> _Problem requirements_
Could you rewrite the material below with every "chart" changed to "graph" and nothing else altered? Leave the pictures out of your answer.

Content starts

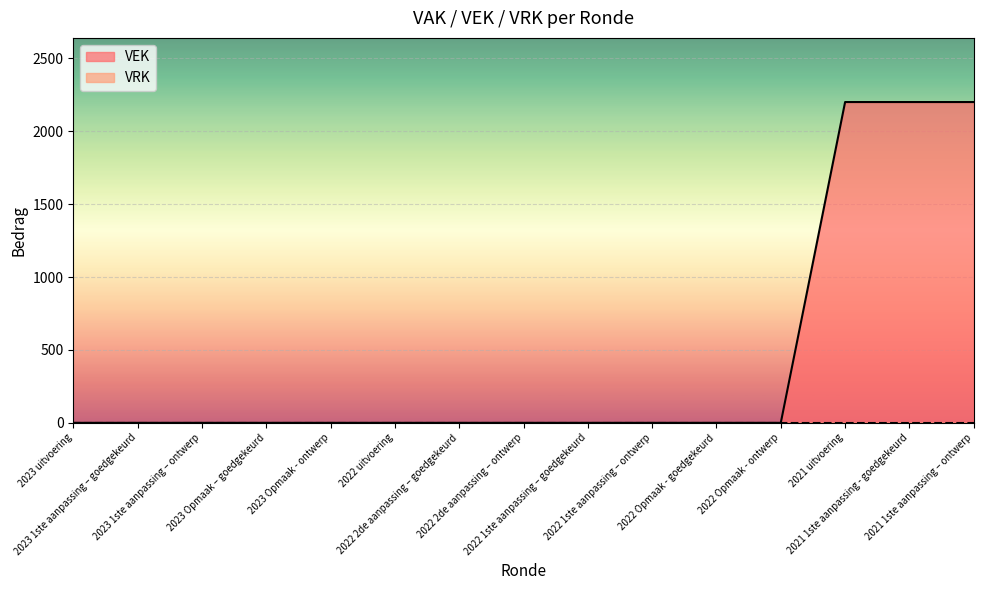

True or false: the data shows 0 at 2023 uitvoering.

True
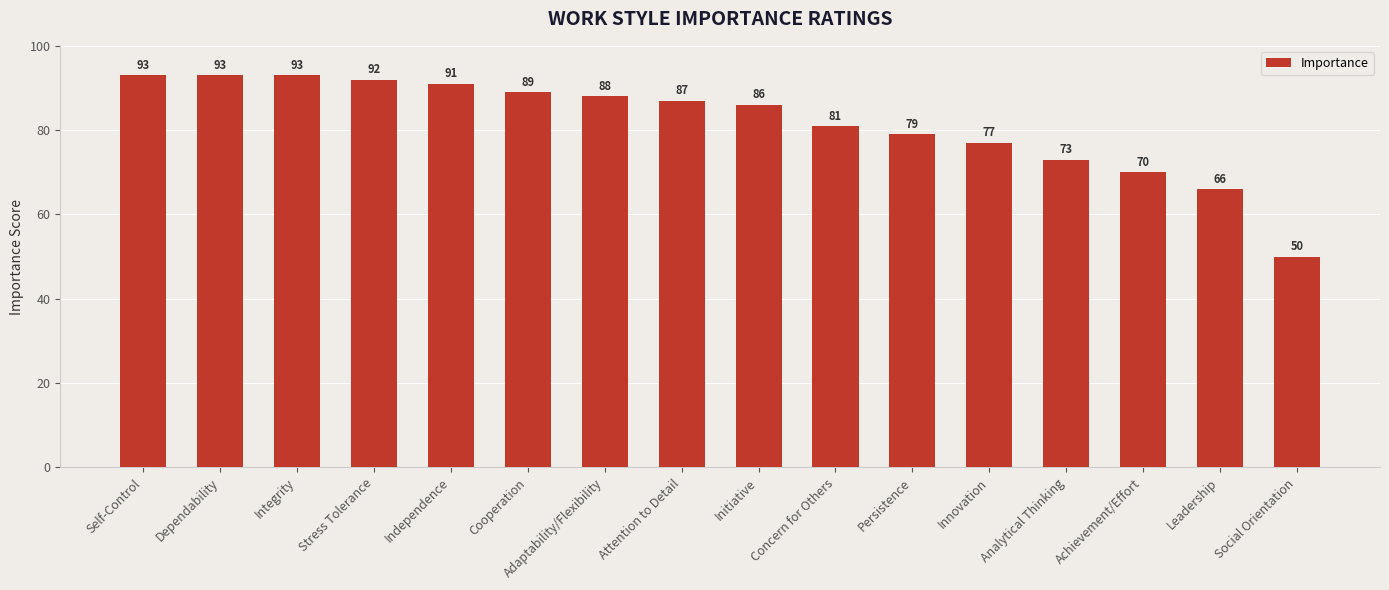

How many categories are shown in the chart?

16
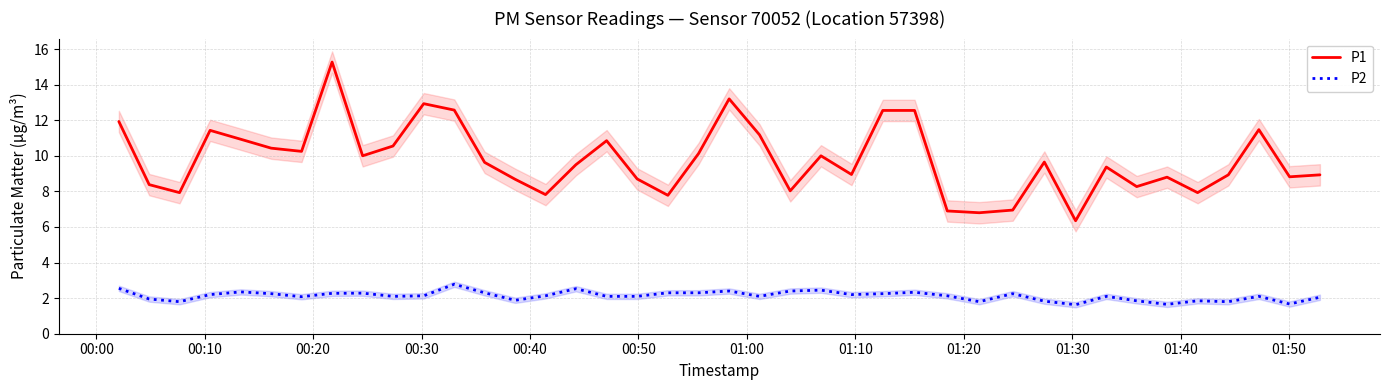

True or false: P1 and P2 intersect in this chart.

False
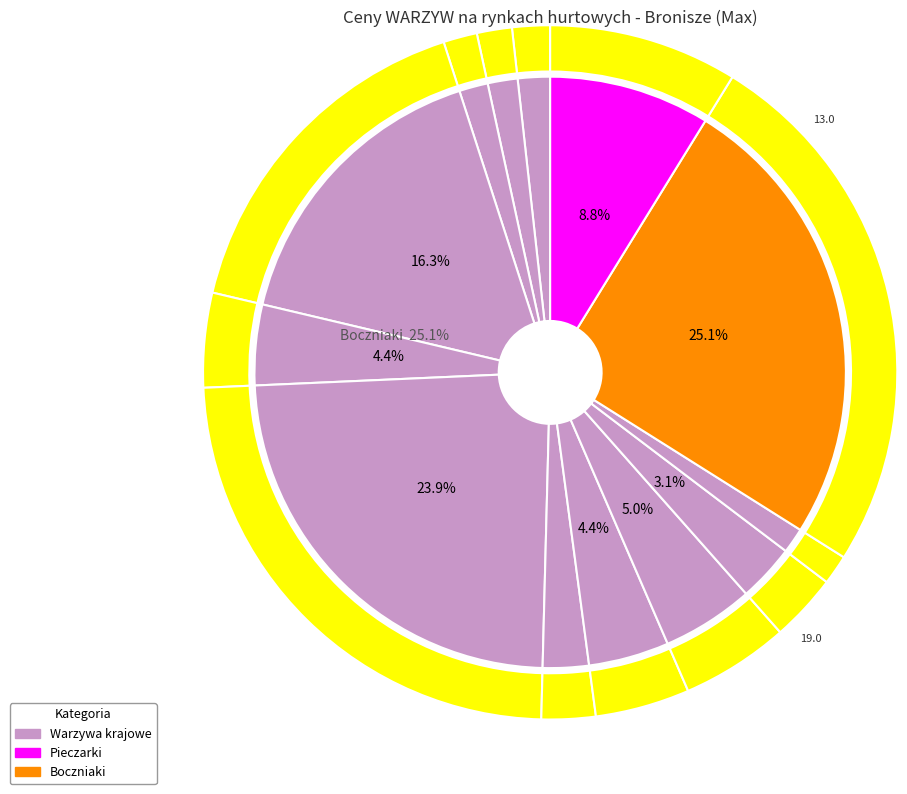

What is the ratio of the value at Pomidory to the value at Pomidory malinowe?

0.7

Content ends

> _Solution to the problem_
True or false: the data shows 0 at 2023 uitvoering.

True

How many categories are shown in the graph?

16

True or false: P1 and P2 intersect in this graph.

False

What is the ratio of the value at Pomidory to the value at Pomidory malinowe?

0.7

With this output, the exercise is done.